Éloge d’une laïcité intelligente…
Peut-on transmettre le fait religieux sans être religieux ?
J.-C. Attias et Esther Benbassa répondent par l’affirmative dans un ouvrage magnifique d’érudition et de pédagogie.
dans l’hebdo N° 978 Acheter ce numéro
Voilà un livre considérable, par son volume, par l’érudition de ses auteurs, et par son ambition. Son seul titre donne la mesure du champ qui est ici couvert : Des cultures et des dieux. Repères pour une transmission du fait religieux . Sous la direction de Jean-Christophe Attias et d’Esther Benbassa, une bonne vingtaine de spécialistes des religions se sont attelés à la tâche. Il est bien entendu question d’abord des trois grandes religions monothéistes, judaïsme, christianisme et islam (dans l’ordre chronologique), qui traversent notre culture et parfois agitent nos sociétés. Mais le lecteur trouvera aussi matière à approfondir sa connaissance de l’hindouisme et du (ou des) bouddhisme(s). Il découvrira des religions locales d’Afrique ou amérindiennes. Ou encore des cultes spécifiques et des syncrétismes mêlant grandes religions à des traditions autochtones.

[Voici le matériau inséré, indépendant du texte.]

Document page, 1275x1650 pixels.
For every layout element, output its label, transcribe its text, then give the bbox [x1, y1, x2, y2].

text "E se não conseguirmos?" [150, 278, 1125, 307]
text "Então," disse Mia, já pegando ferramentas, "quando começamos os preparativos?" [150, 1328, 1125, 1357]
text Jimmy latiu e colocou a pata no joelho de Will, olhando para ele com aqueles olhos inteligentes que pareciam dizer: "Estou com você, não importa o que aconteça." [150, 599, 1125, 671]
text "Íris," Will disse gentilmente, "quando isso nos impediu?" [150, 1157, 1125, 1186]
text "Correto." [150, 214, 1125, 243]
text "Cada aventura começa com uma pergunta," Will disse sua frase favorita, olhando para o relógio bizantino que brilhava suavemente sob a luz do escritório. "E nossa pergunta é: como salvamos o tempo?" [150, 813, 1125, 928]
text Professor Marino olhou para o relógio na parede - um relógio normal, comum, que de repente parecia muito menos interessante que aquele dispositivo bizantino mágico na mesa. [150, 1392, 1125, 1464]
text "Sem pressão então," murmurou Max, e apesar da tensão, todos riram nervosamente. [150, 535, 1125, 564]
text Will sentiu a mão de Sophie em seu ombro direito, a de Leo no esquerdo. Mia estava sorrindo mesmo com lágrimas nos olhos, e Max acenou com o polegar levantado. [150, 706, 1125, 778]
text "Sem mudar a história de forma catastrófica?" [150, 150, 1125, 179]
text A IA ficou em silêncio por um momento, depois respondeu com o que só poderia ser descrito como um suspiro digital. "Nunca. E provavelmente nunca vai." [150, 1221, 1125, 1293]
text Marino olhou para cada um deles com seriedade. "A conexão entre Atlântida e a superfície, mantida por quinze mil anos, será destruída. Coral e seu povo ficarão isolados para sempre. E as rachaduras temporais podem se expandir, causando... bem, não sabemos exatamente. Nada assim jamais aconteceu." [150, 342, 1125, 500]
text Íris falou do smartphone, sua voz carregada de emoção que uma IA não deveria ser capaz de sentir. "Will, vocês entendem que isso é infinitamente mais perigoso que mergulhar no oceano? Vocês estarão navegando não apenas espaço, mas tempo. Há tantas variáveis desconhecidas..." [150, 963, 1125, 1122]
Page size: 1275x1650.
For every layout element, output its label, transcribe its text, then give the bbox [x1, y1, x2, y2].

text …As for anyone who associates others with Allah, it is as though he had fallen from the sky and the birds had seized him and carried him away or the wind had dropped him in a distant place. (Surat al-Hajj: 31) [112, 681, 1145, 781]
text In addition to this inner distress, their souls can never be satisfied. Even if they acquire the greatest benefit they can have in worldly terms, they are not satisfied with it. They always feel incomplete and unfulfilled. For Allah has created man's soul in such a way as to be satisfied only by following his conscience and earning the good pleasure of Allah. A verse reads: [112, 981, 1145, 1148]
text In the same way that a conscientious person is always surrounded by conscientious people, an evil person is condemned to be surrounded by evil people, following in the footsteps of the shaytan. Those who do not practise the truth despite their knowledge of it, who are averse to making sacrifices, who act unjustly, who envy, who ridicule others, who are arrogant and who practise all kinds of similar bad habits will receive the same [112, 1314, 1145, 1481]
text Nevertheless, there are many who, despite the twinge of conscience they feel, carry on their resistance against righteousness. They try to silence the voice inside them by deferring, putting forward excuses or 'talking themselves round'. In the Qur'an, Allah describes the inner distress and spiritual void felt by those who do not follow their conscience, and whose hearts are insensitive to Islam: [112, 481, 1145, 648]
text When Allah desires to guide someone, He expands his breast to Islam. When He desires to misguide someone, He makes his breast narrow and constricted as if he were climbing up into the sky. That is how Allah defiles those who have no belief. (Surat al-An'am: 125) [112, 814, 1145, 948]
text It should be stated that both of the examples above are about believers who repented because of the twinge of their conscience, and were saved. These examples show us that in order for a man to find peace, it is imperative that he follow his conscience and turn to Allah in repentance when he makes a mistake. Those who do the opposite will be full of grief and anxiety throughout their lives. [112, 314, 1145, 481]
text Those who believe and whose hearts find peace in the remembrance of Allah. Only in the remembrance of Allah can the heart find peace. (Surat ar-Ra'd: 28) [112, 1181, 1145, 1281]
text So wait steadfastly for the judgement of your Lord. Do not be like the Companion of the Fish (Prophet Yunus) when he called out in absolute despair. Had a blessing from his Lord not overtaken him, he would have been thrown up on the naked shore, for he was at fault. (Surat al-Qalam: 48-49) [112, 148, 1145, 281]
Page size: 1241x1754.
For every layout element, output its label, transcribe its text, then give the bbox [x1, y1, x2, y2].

Mais qu’on ne s’y trompe pas : cet ouvrage imposant n’est pas, ou n’est pas seulement, une sorte d’encyclopédie du savoir religieux. C’est aussi un livre de combat. Ses auteurs y poursuivent un but qui nous est familier dans ce journal : ils militent pour l’enseignement du fait religieux à l’école. Ils sont convaincus que la connaissance du fait religieux est un impératif culturel. Bien plus encore : ils considèrent que c’est une nécessité politique pour qui ne veut pas tomber dans le piège idéologique du « choc des civilisations ». Et Attias et Benbassa ne font pas que « plaider » pour cet enseignement, ils le mettent immédiatement en pratique.
Le lecteur trouvera dans ce livre, au moins en filigrane, une critique sévère d’un certain laïcisme obtus qui ne veut pas savoir. Comme si la seule approche anthropologique ou culturelle de la religion pouvait avoir un effet contaminant. Chemin faisant, nos auteurs combattent un préjugé profondément ancré dans la tradition française. Car c’est une étude évidemment distanciée, et même matérialiste, de la religion qu’ils nous proposent. Lorsqu’ils explorent le judaïsme, ce n’est pas seulement dans son corpus originel, la Torah (l’Enseignement), les Neviim (les prophètes) et le Ketuvim (les Écrits), ni seulement dans son rituel (la Halakhra), mais aussi dans son histoire réelle et dans sa fusion au politique jusqu’aux divers avatars du sionisme. Ils ne nous éclairent pas seulement sur le Coran et sur les Hadiths (les enseignements oraux du Prophète), mais remontent le fil des différentes doctrines de l’islam, dont ils mettent en évidence la pluralité, qui ne se résume pas à l’opposition sunnisme-chiisme. Ils consacrent une place importante aux sources religieuses de l’art (ce qui fait beaucoup) et au mouvement des idées autour des interprétations et des doctrines.
Un mot sur la forme de l’ensemble. C’est une efficace pédagogie qui nous instruit des définitions, des clés de compréhension et des chronologies indispensables au lecteur « novice », si l’on ose dire. Par un jeu d’articles enchâssés dans le texte principal et d’encadrés, tous les concepts sont expliqués et référencés. Rien, finalement, ne résume mieux cette démarche que le mot de Régis Debray cité en exergue : « Le temps paraît maintenant venu du passage d’une laïcité d’incompétence (le religieux par construction ne nous regarde pas) à une laïcité d’intelligence (il est de notre devoir de comprendre). » Cette opposition nous paraît plus heureuse que le fameux antagonisme « laïcité ouverte »/« laïcité fermée ». On pourrait aussi parler d’une laïcité apaisée. À l’approche de ces fêtes chrétiennes, que les athées ne dédaignent pas de célébrer à leur façon, voilà en tout cas une magnifique idée de cadeau intelligent. Pour les croyants qui apprendront de la religion de l’autre (et peut-être parfois de la leur), et pour les athées qui veulent le rester mais mieux connaître pour mieux comprendre.